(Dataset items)

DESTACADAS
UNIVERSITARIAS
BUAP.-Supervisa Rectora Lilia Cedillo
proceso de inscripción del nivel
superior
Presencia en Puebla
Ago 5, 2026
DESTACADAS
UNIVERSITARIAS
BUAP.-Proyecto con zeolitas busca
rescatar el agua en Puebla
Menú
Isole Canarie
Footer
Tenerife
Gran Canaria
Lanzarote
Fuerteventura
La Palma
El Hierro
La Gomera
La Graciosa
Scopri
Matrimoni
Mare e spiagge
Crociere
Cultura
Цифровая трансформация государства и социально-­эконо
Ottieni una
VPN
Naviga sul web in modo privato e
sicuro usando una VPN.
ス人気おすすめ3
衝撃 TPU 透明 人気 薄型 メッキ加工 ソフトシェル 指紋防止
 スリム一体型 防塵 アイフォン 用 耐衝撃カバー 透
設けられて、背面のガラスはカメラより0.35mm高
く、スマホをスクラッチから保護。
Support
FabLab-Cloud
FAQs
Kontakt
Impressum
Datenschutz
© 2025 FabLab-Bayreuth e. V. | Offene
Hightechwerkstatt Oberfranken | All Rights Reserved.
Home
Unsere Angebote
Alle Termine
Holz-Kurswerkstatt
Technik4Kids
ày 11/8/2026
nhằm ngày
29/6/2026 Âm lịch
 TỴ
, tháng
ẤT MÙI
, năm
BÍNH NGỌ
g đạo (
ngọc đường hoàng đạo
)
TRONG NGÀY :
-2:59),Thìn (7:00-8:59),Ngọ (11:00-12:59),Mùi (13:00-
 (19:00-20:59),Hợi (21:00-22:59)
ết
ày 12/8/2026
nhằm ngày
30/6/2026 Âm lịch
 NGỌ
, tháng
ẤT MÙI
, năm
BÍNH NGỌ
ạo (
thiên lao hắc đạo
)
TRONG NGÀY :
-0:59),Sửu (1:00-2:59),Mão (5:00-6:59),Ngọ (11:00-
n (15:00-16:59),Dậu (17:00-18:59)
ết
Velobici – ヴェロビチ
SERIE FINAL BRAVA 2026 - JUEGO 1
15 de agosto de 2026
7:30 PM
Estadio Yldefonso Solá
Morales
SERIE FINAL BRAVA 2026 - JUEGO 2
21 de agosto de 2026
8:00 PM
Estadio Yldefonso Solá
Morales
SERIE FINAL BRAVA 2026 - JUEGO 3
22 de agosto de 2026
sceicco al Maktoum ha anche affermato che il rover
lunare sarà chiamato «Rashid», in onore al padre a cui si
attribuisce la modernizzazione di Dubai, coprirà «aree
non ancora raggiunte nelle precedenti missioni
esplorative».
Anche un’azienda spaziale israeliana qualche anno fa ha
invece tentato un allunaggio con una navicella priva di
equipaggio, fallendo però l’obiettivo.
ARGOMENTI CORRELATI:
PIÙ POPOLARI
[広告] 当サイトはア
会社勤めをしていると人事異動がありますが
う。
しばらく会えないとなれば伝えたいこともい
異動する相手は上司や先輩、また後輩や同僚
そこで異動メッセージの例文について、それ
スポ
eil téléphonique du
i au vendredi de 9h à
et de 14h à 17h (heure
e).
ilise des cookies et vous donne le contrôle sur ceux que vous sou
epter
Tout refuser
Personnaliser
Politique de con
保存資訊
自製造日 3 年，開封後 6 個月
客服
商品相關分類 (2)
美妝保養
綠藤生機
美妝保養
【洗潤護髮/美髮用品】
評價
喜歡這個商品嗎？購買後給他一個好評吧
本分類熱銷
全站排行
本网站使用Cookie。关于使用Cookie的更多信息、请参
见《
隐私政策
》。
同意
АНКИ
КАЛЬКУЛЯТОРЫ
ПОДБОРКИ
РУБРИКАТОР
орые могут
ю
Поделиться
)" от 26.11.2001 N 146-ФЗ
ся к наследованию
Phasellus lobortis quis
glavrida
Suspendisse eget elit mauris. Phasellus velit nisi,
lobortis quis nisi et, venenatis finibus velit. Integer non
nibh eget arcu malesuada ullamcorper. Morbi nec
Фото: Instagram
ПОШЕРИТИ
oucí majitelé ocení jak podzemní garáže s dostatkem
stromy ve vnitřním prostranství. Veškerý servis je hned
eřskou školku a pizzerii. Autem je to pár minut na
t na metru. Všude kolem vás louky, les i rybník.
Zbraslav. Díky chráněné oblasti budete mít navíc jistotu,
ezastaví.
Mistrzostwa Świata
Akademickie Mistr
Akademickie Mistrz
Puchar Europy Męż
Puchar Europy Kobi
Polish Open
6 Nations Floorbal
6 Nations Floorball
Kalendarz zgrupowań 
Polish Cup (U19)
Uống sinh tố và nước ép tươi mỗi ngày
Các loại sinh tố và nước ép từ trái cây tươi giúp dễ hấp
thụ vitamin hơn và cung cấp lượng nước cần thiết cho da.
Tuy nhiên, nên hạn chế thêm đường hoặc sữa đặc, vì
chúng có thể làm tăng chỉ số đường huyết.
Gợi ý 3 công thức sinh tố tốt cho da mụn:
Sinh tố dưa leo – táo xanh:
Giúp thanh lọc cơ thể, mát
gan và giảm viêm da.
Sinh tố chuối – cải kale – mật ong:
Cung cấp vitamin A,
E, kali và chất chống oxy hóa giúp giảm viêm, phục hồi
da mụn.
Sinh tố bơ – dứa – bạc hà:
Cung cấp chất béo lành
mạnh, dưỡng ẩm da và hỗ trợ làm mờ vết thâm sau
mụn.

:: Problem description ::
Find each line in the listing that contains the string "Puebla" and copy those lines out. Case matters.

:: Written solution ::
Presencia en Puebla
rescatar el agua en Puebla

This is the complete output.